# Help Requested Please



## Johnny M (Feb 16, 2007)

A mate of mine has asked me to help with information regarding the below pocket watch.



















It measures approx 50 mm dia. and has no markings on the rear of the case. He has never opened it and, not possessing the tools or know how, neither am I, so details of the movement are unknown.

There is a 'Made in Britain' script around what appears to be a football, that is contacted by the boot of the player in the foreground.

I'd welcome your opinions please on this watch.

cheers

Johnny


----------



## watchnutz (Jan 18, 2008)

I can tell you that your watch is an Ingersoll but nothing else without opening it. I believe most of these style character watches were made in the early 1950's.

Here is the same watch that is in the archives of the Timexpo museum in Waterbury, Ct in the US.


----------



## Johnny M (Feb 16, 2007)

Thanks Bill. Any suggestions on where I might obtain a value?


----------



## mel (Dec 6, 2006)

Condition *is all* in these character watches I'm afraid!
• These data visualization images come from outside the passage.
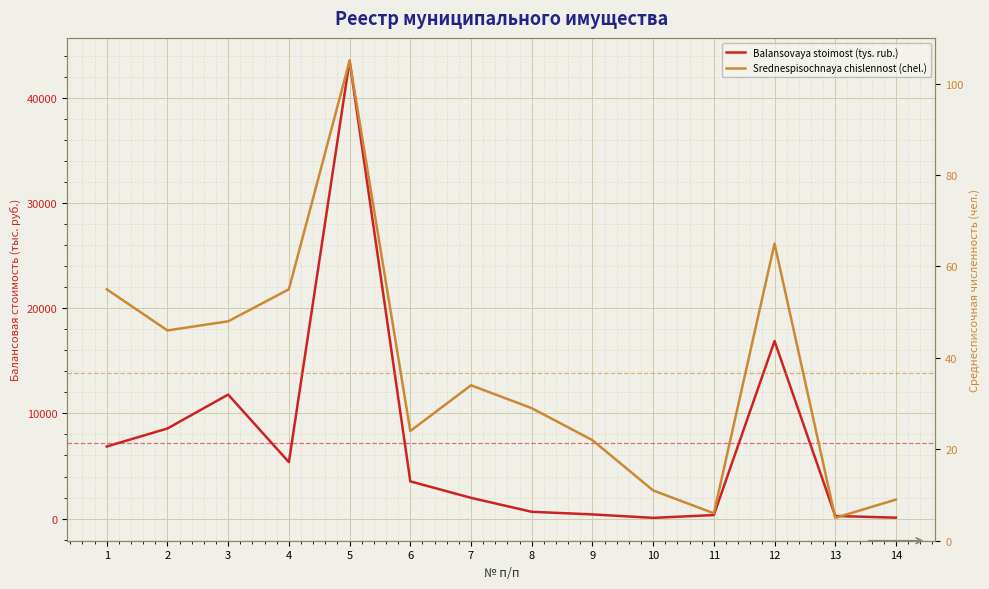

At which label is Balansovaya stoimost (tys. rub.) closest to 21787?

12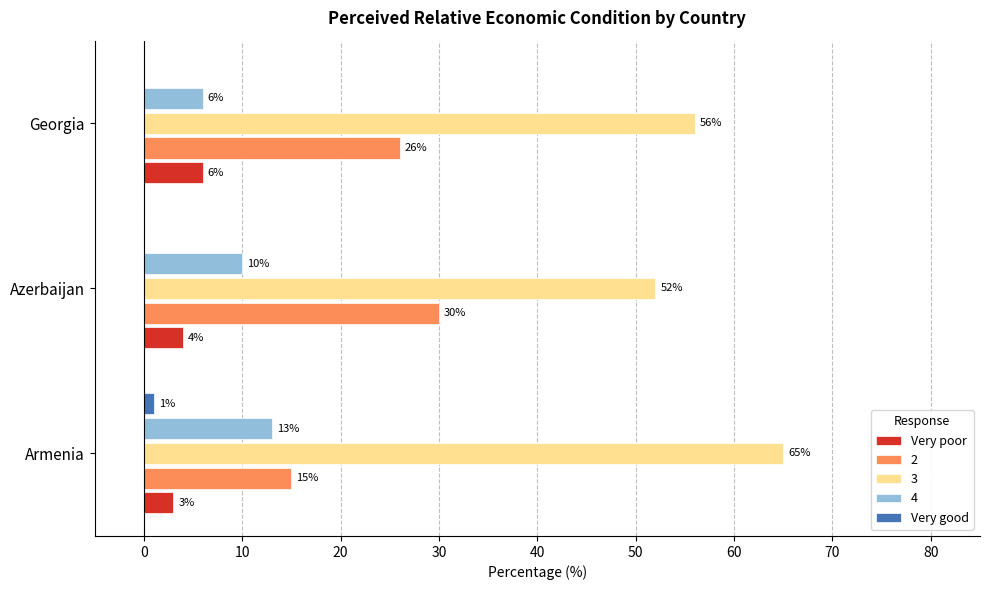

At which label is Very poor closest to 4?

Azerbaijan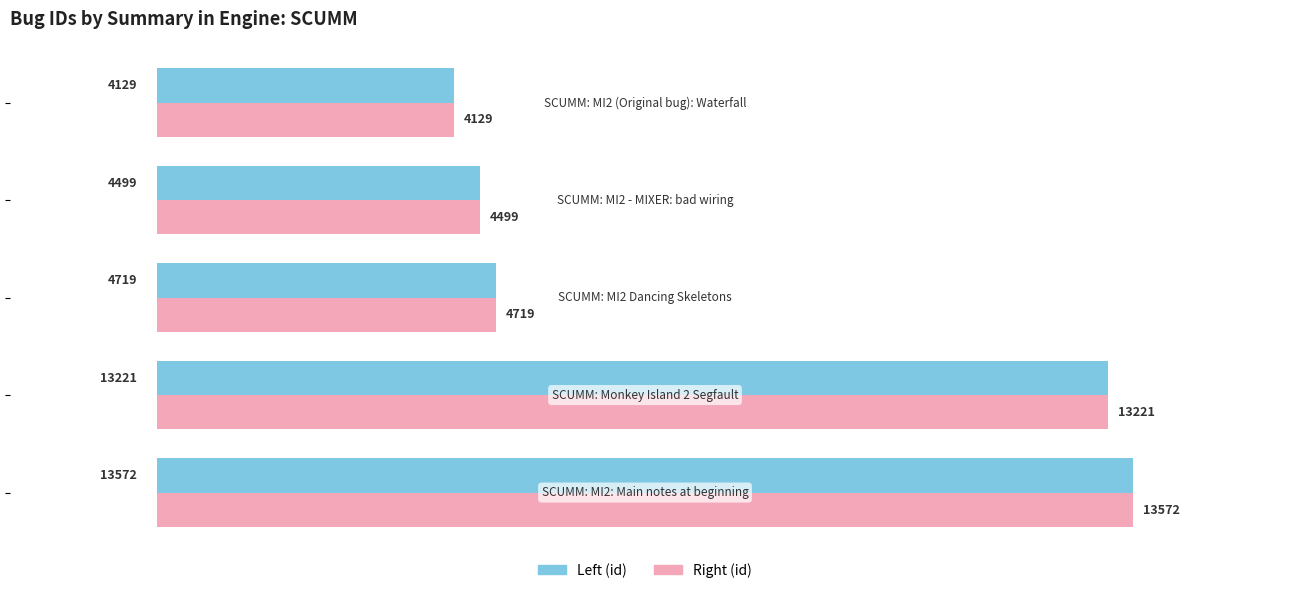

What is the smallest value displayed?

4129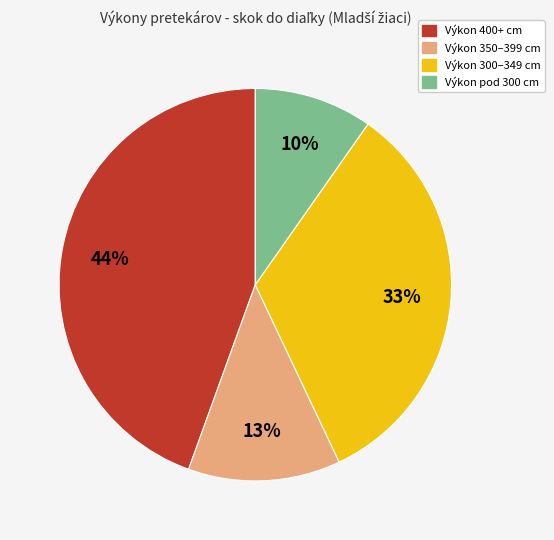

To the nearest percent, what is the average slice percentage?

25%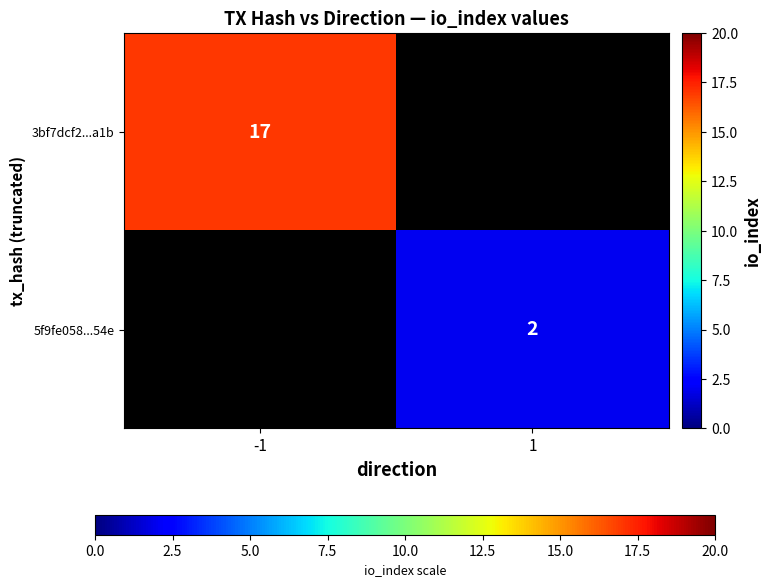

The value of 5f9fe058...54e at 1 is 0.8. True or false?

False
Just like on the Antiques Roadshow on TV. You can see yours has faded considerably in comparison to the one Bill posted and even that one has faded somewhat from it's original. These dials were often just printed onto card, and I've heard these ones were printed in outline only (black outlines) so that the club colours could be painted in by hand for individual clubs - that is a red top for say Manchester United and blue top for Manchester City (did I get that right someone? you guys know I'm not a footie fan







)

Creative marketing - meant they changed the colours and sold more - but also they were NOT meant to still be around all these years later. For value, go onto ebay and do a search for "ingersoll pocket watches" - you'll see other character watches there and an idea of current values they can bring, but in better condition than yours from the looks


----------



## Johnny M (Feb 16, 2007)

Thanks for that Mel.


----------